→ **WHAT IS REQUIRED**:
Copy out, from the data below, each line in which the word "Breast" occurs.

[Extracted data entries]

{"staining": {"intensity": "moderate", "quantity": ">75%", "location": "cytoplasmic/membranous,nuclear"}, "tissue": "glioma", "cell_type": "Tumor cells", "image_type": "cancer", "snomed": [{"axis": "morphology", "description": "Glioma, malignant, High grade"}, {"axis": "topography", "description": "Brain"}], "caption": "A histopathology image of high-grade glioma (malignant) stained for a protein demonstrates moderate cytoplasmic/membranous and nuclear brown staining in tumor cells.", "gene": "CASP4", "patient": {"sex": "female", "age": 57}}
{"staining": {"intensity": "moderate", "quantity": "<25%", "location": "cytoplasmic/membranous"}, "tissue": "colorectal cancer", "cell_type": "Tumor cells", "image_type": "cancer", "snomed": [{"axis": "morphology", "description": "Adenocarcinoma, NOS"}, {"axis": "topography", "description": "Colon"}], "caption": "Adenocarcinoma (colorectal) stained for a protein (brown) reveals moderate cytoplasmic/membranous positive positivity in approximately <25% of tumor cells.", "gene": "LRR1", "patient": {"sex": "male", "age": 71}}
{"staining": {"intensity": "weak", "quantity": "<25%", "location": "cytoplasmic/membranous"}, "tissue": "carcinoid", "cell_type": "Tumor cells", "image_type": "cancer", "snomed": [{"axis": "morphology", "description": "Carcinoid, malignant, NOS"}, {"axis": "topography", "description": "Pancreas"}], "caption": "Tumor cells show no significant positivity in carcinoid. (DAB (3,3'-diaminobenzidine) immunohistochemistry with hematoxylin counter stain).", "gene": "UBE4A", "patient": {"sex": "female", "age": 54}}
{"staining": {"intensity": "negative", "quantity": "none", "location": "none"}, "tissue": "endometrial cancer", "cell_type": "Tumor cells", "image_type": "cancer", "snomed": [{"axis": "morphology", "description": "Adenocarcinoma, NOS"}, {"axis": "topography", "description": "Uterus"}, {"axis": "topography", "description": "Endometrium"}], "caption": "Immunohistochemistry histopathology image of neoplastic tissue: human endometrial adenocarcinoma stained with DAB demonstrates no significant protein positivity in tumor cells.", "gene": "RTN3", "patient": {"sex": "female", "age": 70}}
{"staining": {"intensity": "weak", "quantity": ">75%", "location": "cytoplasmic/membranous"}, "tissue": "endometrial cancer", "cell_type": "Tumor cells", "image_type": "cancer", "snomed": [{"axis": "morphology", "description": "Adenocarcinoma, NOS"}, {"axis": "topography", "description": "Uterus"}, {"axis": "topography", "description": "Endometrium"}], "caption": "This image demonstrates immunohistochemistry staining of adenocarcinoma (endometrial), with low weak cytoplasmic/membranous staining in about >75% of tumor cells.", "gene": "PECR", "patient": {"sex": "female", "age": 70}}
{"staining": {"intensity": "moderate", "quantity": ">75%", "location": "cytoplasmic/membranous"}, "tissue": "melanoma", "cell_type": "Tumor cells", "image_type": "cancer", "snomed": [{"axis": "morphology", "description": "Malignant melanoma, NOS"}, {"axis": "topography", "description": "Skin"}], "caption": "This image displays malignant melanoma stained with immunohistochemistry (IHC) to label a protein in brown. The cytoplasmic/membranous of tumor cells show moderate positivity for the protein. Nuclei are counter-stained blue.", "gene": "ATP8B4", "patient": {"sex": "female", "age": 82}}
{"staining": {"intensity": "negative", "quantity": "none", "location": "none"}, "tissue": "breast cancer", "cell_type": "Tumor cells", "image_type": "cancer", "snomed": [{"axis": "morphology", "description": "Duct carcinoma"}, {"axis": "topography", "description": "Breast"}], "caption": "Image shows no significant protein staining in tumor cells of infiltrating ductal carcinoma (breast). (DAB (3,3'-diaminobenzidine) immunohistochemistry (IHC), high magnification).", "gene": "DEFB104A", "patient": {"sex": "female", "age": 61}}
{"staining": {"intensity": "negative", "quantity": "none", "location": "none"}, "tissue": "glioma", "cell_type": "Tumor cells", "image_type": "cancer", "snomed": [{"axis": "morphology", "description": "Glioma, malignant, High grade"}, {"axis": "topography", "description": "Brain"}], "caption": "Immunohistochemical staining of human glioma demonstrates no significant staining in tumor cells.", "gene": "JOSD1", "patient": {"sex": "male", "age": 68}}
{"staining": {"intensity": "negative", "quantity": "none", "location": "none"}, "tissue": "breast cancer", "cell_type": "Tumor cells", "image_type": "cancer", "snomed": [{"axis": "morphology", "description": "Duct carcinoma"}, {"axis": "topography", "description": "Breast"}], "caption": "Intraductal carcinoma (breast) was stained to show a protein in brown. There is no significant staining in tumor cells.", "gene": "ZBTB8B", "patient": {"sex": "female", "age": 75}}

→ **RESULT BELOW**:
{"staining": {"intensity": "negative", "quantity": "none", "location": "none"}, "tissue": "breast cancer", "cell_type": "Tumor cells", "image_type": "cancer", "snomed": [{"axis": "morphology", "description": "Duct carcinoma"}, {"axis": "topography", "description": "Breast"}], "caption": "Image shows no significant protein staining in tumor cells of infiltrating ductal carcinoma (breast). (DAB (3,3'-diaminobenzidine) immunohistochemistry (IHC), high magnification).", "gene": "DEFB104A", "patient": {"sex": "female", "age": 61}}
{"staining": {"intensity": "negative", "quantity": "none", "location": "none"}, "tissue": "breast cancer", "cell_type": "Tumor cells", "image_type": "cancer", "snomed": [{"axis": "morphology", "description": "Duct carcinoma"}, {"axis": "topography", "description": "Breast"}], "caption": "Intraductal carcinoma (breast) was stained to show a protein in brown. There is no significant staining in tumor cells.", "gene": "ZBTB8B", "patient": {"sex": "female", "age": 75}}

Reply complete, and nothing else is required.